Data Storage Parameter Configuration
Basic Definitions
A shard is a subset of data in a database that is stored on a single server. In the context of a cluster, shards are distributed across different servers for parallel query processing. Data sharding is used when the total amount of data is too large for a single server or when it is necessary to scale the system to improve performance. Data is distributed across shards based on a specific key, such as user_id or timestamp.
A replica is a copy of data from one or more shards that is stored on a different server. Replication increases the fault tolerance of the system because the data is duplicated, and if one server fails, another can continue to operate. Replication is necessary to ensure high data availability and protect against data loss in case of hardware failure. The more replicas, the higher the availability, but this also requires more resources.
Table Parameter Settings
When using the ISM action Move to ClickHouse, tables are created automatically with basic settings. However, when creating tables manually, you need to define the data schema based on the index mapping in OpenSearch.
Shard Distribution
When manually creating tables in a ClickHouse cluster, you need to configure the distribution of data across shards. This allows you to effectively distribute the load on the cluster and ensure scalability. The ENGINE = Distributed
keyword is used for this, which distributes data across shards based on a specific key.
Replication
To configure replicated tables, you need to use the ReplicatedMergeTree
engine, which supports automatic data synchronization between replicas of the same shard.
Storage Time Control
To manage the storage time of data in ClickHouse tables, you can use the TTL (Time-To-Live) option. It allows you to automatically delete or move old data after a certain period.
Creating a Table with Sharding Support
To have a table utilize multiple shards during creation, you must use the Distributed
engine. Here's an example of creating a table distributed across shards:
CREATE TABLE my_table_sharded ON CLUSTER cluster_1S_2R (
id UInt32,
name String,
age UInt8
) ENGINE = Distributed(cluster_1S_2R, default, my_table, rand());
Description of Distributed Engine Parameters
cluster_1S_2R
- The name of the cluster where the table will be created. It must match the cluster name specified in the configuration file.default
- The name of the database where the local table is stored. In this case,default
is the standard ClickHouse database, but you can use any other database name if it is defined in the configuration.my_table
- The name of the local table stored on each cluster node. This table must be created beforehand on all cluster nodes. The distributed table (my_table_sharded
) will use this table to store data on each server.rand()
- The function that determines how data is distributed among the shards. In this case, therand()
function is used, which randomly distributes data among the shards.
Configuring Replicated Tables
Replicated tables in ClickHouse allow you to store copies of data on multiple nodes, ensuring their availability and fault tolerance.

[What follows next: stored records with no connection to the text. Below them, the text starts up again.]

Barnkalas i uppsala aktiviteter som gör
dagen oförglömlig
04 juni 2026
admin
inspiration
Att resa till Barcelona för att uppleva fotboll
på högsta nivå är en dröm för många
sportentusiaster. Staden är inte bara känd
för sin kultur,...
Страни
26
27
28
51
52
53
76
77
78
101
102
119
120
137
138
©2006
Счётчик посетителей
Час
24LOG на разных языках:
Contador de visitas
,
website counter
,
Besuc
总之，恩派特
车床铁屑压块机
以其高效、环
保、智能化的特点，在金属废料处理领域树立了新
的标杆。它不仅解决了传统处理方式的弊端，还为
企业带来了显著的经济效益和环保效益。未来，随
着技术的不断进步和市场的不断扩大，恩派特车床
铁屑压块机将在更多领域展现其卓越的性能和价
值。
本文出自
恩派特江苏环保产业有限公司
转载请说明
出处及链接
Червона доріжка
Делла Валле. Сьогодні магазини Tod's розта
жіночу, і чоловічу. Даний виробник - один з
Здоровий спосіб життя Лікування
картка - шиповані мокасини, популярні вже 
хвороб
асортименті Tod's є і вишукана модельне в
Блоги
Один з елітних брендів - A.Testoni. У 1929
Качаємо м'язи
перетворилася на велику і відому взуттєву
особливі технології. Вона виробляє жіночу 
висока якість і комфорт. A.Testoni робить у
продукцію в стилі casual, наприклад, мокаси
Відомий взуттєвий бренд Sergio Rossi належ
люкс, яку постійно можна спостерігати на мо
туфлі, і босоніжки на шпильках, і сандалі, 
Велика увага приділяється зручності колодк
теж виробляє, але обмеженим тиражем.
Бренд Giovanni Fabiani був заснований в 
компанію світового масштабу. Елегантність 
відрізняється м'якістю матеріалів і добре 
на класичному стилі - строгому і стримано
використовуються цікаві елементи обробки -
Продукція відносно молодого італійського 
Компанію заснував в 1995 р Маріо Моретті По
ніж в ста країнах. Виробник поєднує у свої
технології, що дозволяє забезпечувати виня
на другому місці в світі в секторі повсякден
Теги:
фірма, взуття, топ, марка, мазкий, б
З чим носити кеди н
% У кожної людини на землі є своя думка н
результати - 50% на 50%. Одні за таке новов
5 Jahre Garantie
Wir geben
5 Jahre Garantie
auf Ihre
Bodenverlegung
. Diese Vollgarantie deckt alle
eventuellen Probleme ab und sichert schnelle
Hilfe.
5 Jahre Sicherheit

To create a replicated table, you must specify the ENGINE = ReplicatedMergeTree
parameters and set the paths to ClickHouse Keeper.
Example of a replicated table configuration:
CREATE TABLE example_table
(
id UInt32,
name String,
value Float32
)
ENGINE = ReplicatedMergeTree('/clickhouse/tables/{shard}/example_table', '{replica}')
ORDER BY id;
Description of ReplicatedMergeTree Parameters
/clickhouse/tables/{shard}/example_table
- The path to the table in ClickHouse Keeper. This parameter defines the path where the metadata of the replicated table is stored in ClickHouse Keeper.{shard}
- A variable that is automatically replaced with the identifier of the sharded node on which the table is created.example_table
- The name of the table. It must be the same for all replicas so that the system can correctly synchronize the data.{replica}
- A variable that is automatically replaced with the name or identifier of the specific node (replica) in the cluster.
Setting TTL (Time to live) for Data
Time to Live (TTL) in ClickHouse is a mechanism for automatically deleting or moving data after a specified time. TTL is set at the table or individual column level, specifying how long the data should be stored.
Creating a Table with TTL Parameters
Example of creating a table with TTL settings:
CREATE TABLE example_table
(
id UInt32,
name String,
timestamp DateTime
)
ENGINE = MergeTree()
PARTITION BY toYYYYMM(timestamp)
ORDER BY id
TTL timestamp + INTERVAL 1 MONTH
SETTINGS storage_policy = 'default';
TTL timestamp + INTERVAL 1 MONTH
- This expression defines the rule for automatic data deletion. All rows where the timestamp stored in the timestamp
column is older than 1 month from the current date will be automatically deleted.
Example of Setting TTL for an Existing Table
Applying TTL parameters to an existing table:
ALTER TABLE example_table
MODIFY TTL timestamp + INTERVAL 1 MONTH;
After applying TTL, you can check that the settings have been applied correctly:
SHOW CREATE TABLE example_table;
In the output of the command, you should see the TTL section with your settings.